Characterizing the Role of Similarity in the Property Inferences of Language Models
This provides insight into the conceptual structure of language models, potentially informing psycholinguistic experiments, but it is incremental as it applies existing methods to analyze a known phenomenon.
The study investigated how language models perform property inheritance, finding that they are more likely to project novel properties between categories when they are both taxonomically related and highly similar, rather than relying on one mechanism alone.

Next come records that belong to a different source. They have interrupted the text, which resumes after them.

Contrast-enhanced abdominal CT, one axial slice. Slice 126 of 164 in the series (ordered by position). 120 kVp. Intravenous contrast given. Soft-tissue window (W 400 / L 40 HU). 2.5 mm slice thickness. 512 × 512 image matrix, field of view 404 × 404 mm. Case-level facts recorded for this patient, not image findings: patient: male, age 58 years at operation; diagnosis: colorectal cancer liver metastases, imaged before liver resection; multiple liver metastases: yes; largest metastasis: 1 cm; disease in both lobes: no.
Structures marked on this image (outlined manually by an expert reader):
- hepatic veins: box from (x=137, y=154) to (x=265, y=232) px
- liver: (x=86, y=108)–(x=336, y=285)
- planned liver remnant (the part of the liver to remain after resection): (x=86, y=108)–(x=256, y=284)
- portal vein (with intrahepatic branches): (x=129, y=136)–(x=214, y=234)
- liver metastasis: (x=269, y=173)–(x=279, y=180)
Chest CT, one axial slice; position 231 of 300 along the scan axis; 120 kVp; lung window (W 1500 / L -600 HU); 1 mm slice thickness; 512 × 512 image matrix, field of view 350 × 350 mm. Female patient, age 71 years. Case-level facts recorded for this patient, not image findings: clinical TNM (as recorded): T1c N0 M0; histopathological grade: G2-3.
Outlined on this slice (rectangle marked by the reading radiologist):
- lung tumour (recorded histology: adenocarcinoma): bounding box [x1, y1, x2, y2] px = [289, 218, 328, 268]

Property inheritance -- a phenomenon where novel properties are projected from higher level categories (e.g., birds) to lower level ones (e.g., sparrows) -- provides a unique window into how humans organize and deploy conceptual knowledge. It is debated whether this ability arises due to explicitly stored taxonomic knowledge vs. simple computations of similarity between mental representations. How are these mechanistic hypotheses manifested in contemporary language models? In this work, we investigate how LMs perform property inheritance with behavioral and causal representational analysis experiments. We find that taxonomy and categorical similarities are not mutually exclusive in LMs' property inheritance behavior. That is, LMs are more likely to project novel properties from one category to the other when they are taxonomically related and at the same time, highly similar. Our findings provide insight into the conceptual structure of language models and may suggest new psycholinguistic experiments for human subjects.